> Фрагмент страницы
Ибо он начал относиться к своим подданным более строго и жестоко, чем прежде, дабы (как он сам утверждал) обеспечить их полное ему повиновение. Сами же люди по-другому объясняли его отношение – они считали, что страдают не за свои прегрешения, а от жадности короля. На самом деле неизвестно, руководила ли им алчность изначально, но впоследствии она действительно стала очевидной[108].

Споры вокруг предполагаемой жадности Генриха не кончаются до сих пор, однако вряд ли это имеет какой-то смысл, поскольку не подвергается сомнению тот факт, что король использовал все доступные правительству меры, чтобы получить деньги. Некоторые из его методов, наверное, были незаконными, большинство – недостойными, но во главе угла стояла государственная политика, а не элементарная алчность[109].

Однако характер правления Генриха изменился с возвышением Совета правоведов после 1500 года[110]. В данный орган входило несколько наиболее влиятельных и доверенных придворных Генриха: Брей, Эмпсон, Дадли, Джеймс Хобарт (генеральный прокурор), Томас Лукас (заместитель генерального прокурора), Джон Мордонт (канцлер герцогства Ланкастер), Хамфри Конингсби и Роберт Бруденелл (королевские судьи). Совет правоведов собирался в палате здания парламента герцогства Ланкастерского и представлял собой специализированную коллегию, отдельную от королевского Совета в целом. Его функцией было поддерживать королевские судебные иски, фискальные и феодальные, и отстаивать прерогативу короля любыми способами. Соответственно, члены Совета правоведов собирались почти каждый день и беспокоились исключительно о принуждении. Они отвергали, предвосхищали или вмешивались в решения судов общего права, а полномочия Совета разбираться в нарушении закона давали ему возможность действовать как административный суд без всяких ограничений, обусловленных недостатком уголовных санкций. К 1500 году именно Совет правоведов решал, когда и где преследовать в уголовном порядке уклоняющихся от уплаты феодальных налогов и нарушителей других привилегий короны. И именно этот орган все больше вел работу с документами и придавал эффективность системе Генриха VII по залогам и обязательствам. «Это было доминирование, которое в сочетании с использованием судебного процесса и залогов, обеспеченных системой информации и расследования, управляемых проницательными, юридически образованными, целеустремленными умами, позволило Совету правоведов господствовать на территории всей страны в последние десять лет жизни Генриха VII»[111].

> Исходные данные
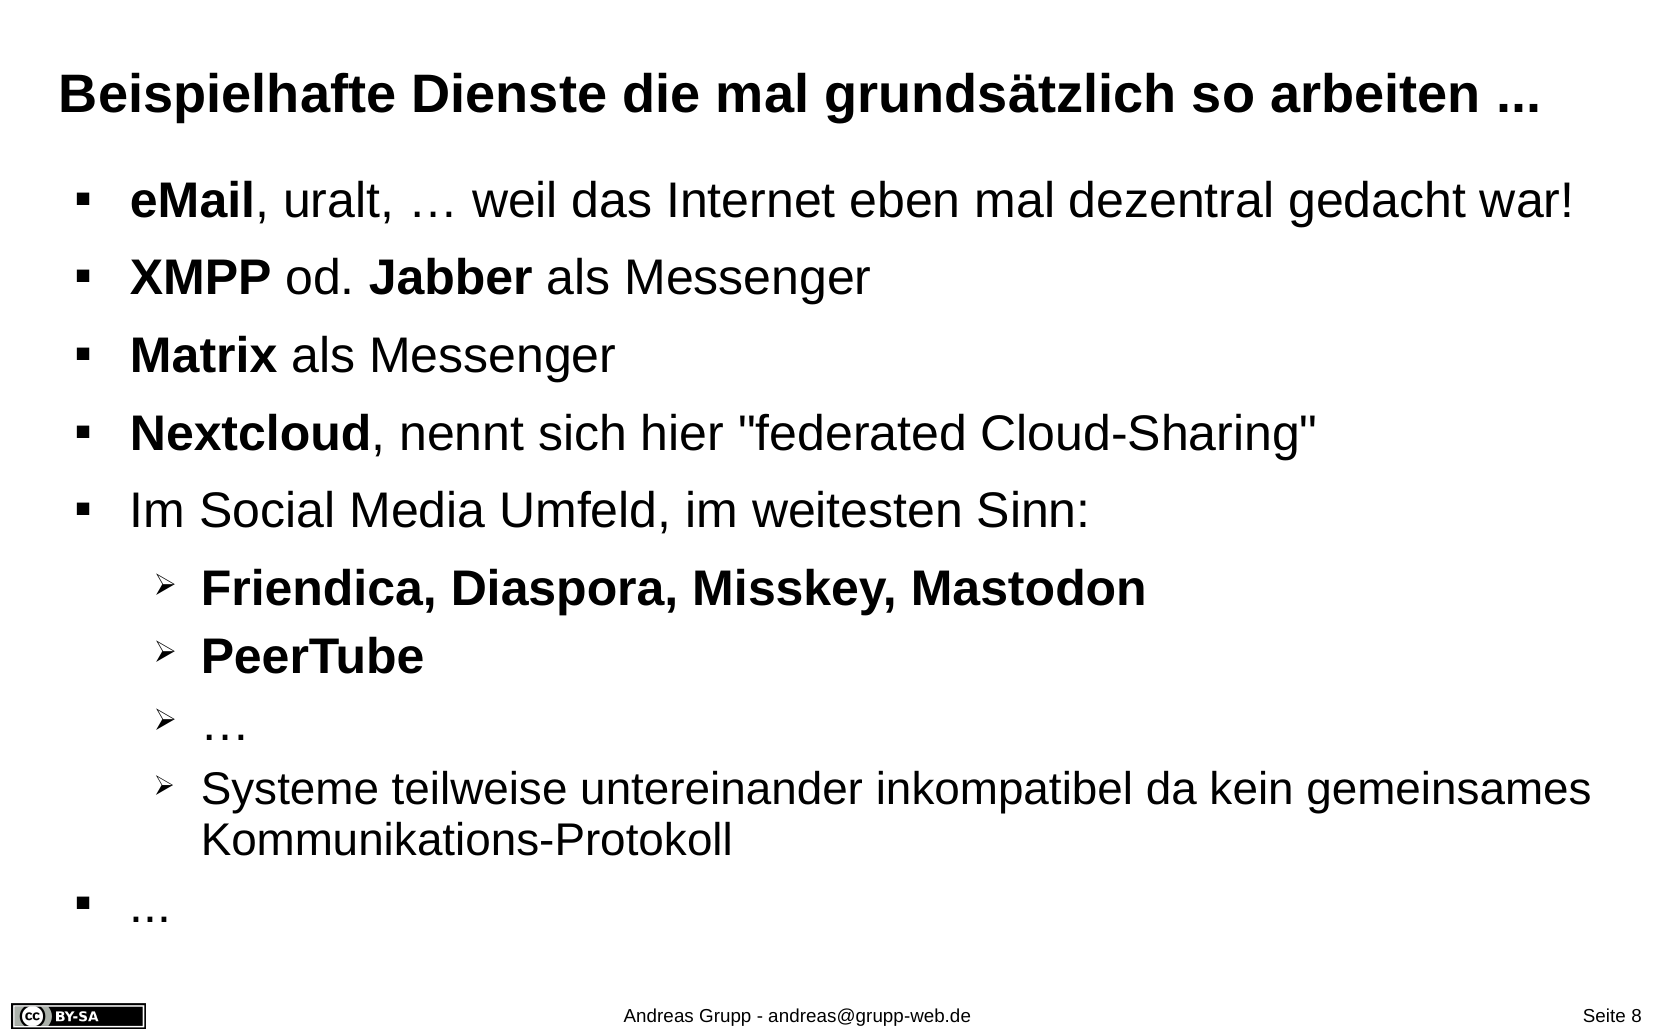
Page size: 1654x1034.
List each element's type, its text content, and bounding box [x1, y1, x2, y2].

* * *

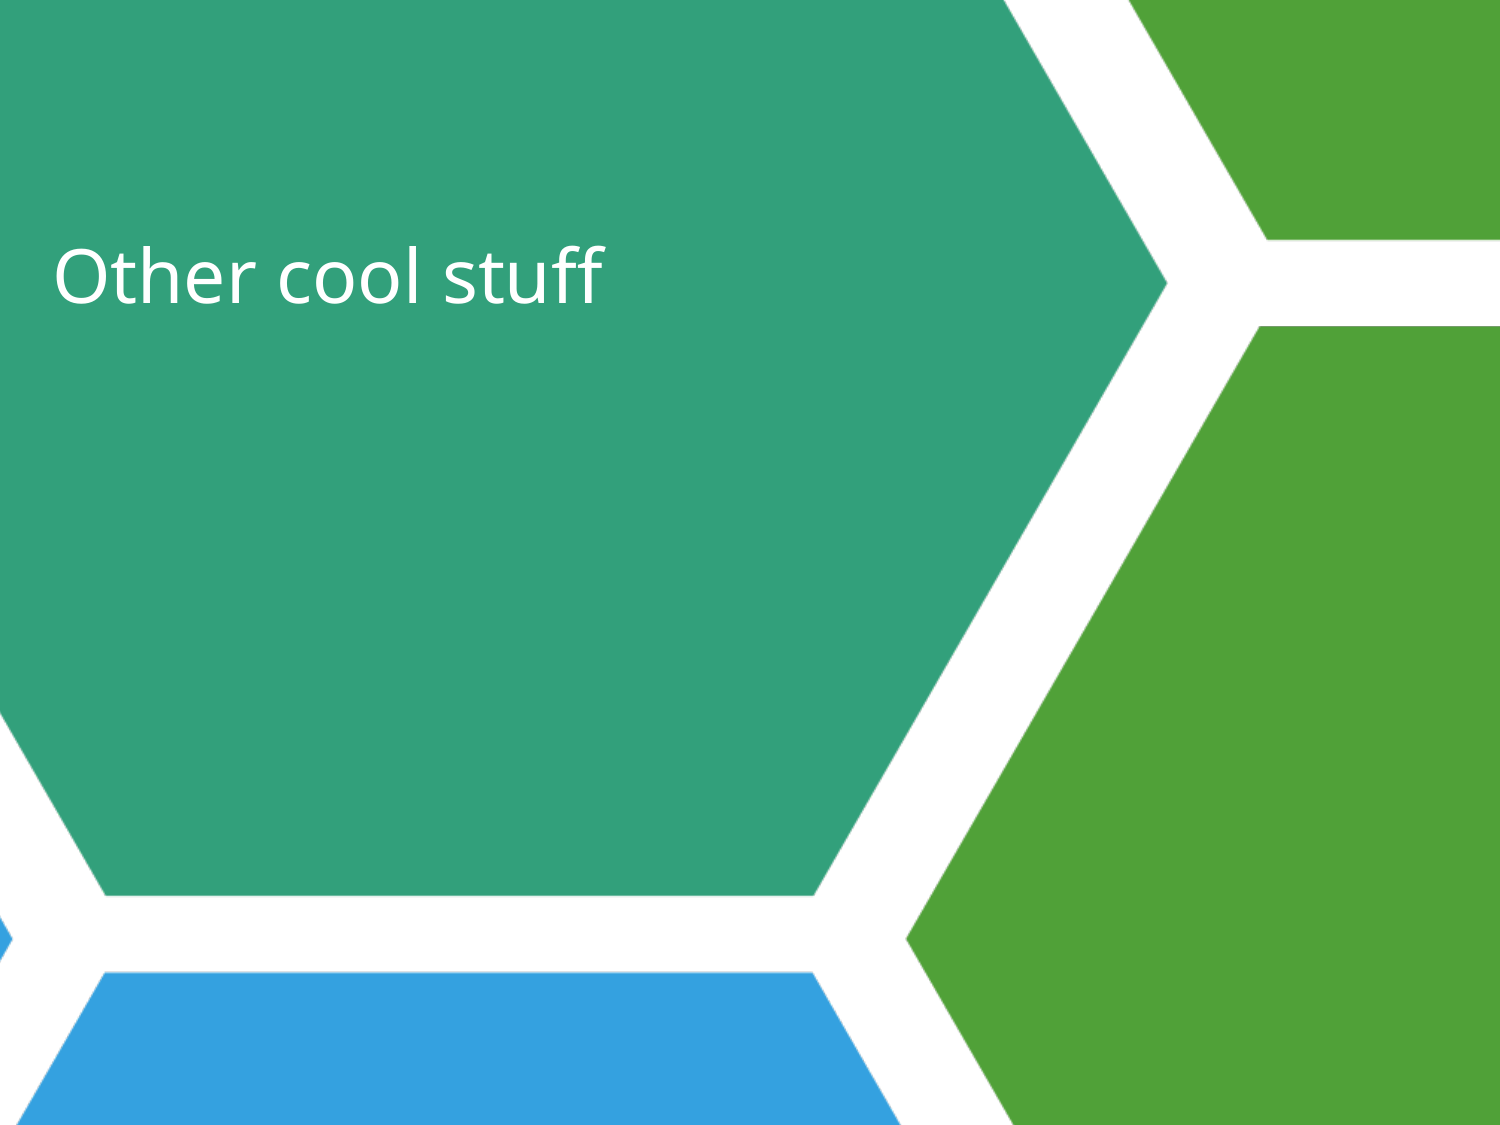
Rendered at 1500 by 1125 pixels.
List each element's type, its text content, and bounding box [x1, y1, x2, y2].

> Цель задания
Перепечатайте дословно часть текста о правлении Генриха VII, начиная со слов «Споры вокруг предполагаемой» и заканчивая словами «не элементарная алчность[109].».

> Итог выполнения
Споры вокруг предполагаемой жадности Генриха не кончаются до сих пор, однако вряд ли это имеет какой-то смысл, поскольку не подвергается сомнению тот факт, что король использовал все доступные правительству меры, чтобы получить деньги. Некоторые из его методов, наверное, были незаконными, большинство – недостойными, но во главе угла стояла государственная политика, а не элементарная алчность[109].